Acquisition of Orangeburg Manufacturing Facility ("Orangeburg")
On February 4, 2025, the Company acquired the U.S. manufacturing operations of the Forest & Garden division of Husqvarna, a leading global producer of outdoor power products. Under the agreement, the Company assumed operation of Husqvarna’s Orangeburg, South Carolina, facility to support Husqvarna’s U.S. manufacturing requirements. The total estimated purchase consideration was $78 million, including $57 million in cash and $21 million in deferred consideration, to be paid $8 million in fiscal year 2026, $5 million in fiscal year 2027, $4 million in fiscal year 2028 and $4 million in fiscal year 2029. Additionally, the Company recognized a gain on bargain purchase of $19 million in other charges (income) on the consolidated statements of operations during fiscal year 2025. The gain on bargain purchase reflects the seller’s strategic decision to prioritize its partnership with Flex as a manufacturing partner. The acquired business is included in the Lifestyle reporting unit within the FAS segment. The following represents the Company's preliminary allocation of the total purchase price to the acquired assets and liabilities of the business (in millions):
Current Assets:
Inventory$32 
        Total current assets32 
Property and equipment57 
Intangible assets15 
        Total assets$104 
Deferred tax liability
$
Net assets acquired
$97 
Gain on Bargain Purchase
$(19)
          Total aggregate purchase price$78 
Intangible assets of $15 million relate to customer relationships and will be amortized over a weighted-average estimated useful life of 5 years.
Other Acquisition
In May 2024, the Company completed the acquisition of a business that was not material to the Company's consolidated financial position, results of operations, or cash flows. The acquisition expands the Company’s service offerings across multiple markets and supports sustainability initiatives through second-life products. $8 million of goodwill was recognized in connection with this transaction, as of March 31, 2025.
Divestiture
During the fiscal year ended March 31, 2025, the Company disposed of one of its European sites. The property and equipment and various other assets sold and liabilities transferred were not material to the Company's consolidated financial results. The net loss on disposition of $6 million was recorded in other charges (income), net in the consolidated statements of operations for fiscal year 2025.

Fiscal 2024 Divestitures
During the fiscal year ended March 31, 2024, the Company completed the spin-off of Nextracker. See note 7 - "Discontinued Operations" for additional information.

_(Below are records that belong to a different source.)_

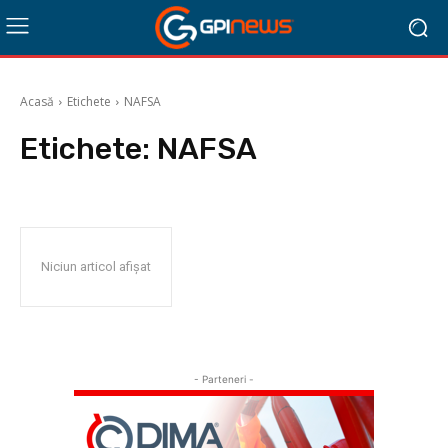
Acasă
Etichete
NAFSA
Etichete:
NAFSA
Niciun articol afișat
- Parteneri -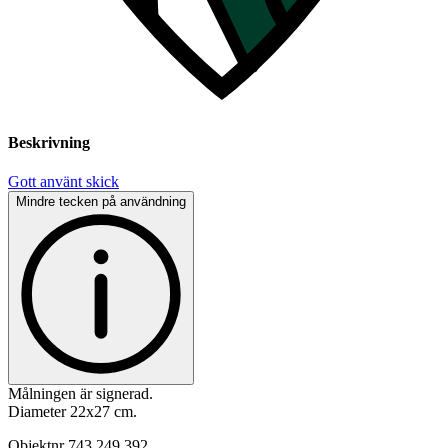
Beskrivning
Gott använt skick
Mindre tecken på användning
Målningen är signerad.
Diameter 22x27 cm.
Objektnr
743 249 392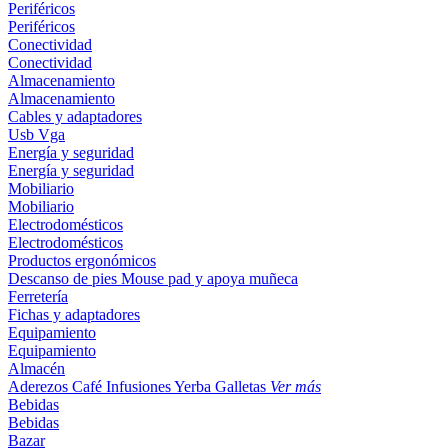
Periféricos
Periféricos
Conectividad
Conectividad
Almacenamiento
Almacenamiento
Cables y adaptadores
Usb
Vga
Energía y seguridad
Energía y seguridad
Mobiliario
Mobiliario
Electrodomésticos
Electrodomésticos
Productos ergonómicos
Descanso de pies
Mouse pad y apoya muñeca
Ferretería
Fichas y adaptadores
Equipamiento
Equipamiento
Almacén
Aderezos
Café
Infusiones
Yerba
Galletas
Ver más
Bebidas
Bebidas
Bazar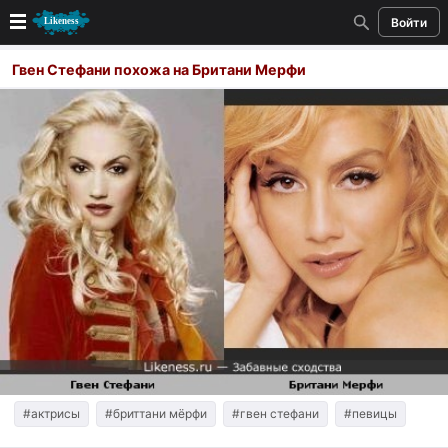
Войти
Новые
Гвен Стефани похожа на Британи Мерфи
Лучшие
Голосование
Кандидаты
Случайное сходство 👍
Создать сходство
Для публикации необходима авторизация
Поиск
#актрисы
#бриттани мёрфи
#гвен стефани
#певицы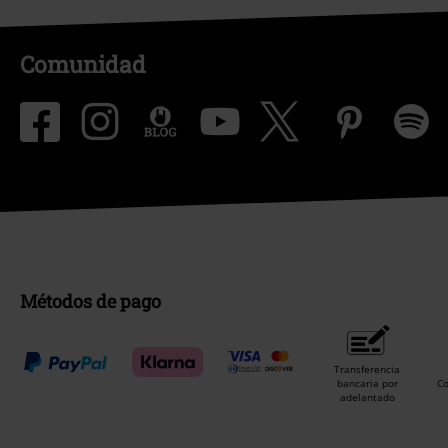
Comunidad
Métodos de pago
Transferencia
bancaria por
C
adelantado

In addition, the Company disposed of a non-strategic business within the FRS segment and received proceeds of approximately $14 million. The property and equipment and various other assets sold and liabilities transferred were not material to the Company's consolidated financial results. The net loss on dispositions was not material to the Company’s consolidated financial results, and was included in other charges (income), net in the consolidated statements of operations for fiscal year 2024.
Fiscal 2023 Divestitures
During the fiscal year ended March 31, 2023, the Company disposed of a non-strategic business within the FRS segment and received approximately $4 million of proceeds. The property and equipment and various other assets sold and liabilities transferred were not material to the Company's consolidated financial results. The net gain on dispositions was not material to the Company’s consolidated financial results, and was included in other charges (income), net in the consolidated statements of operations for the fiscal year 2023.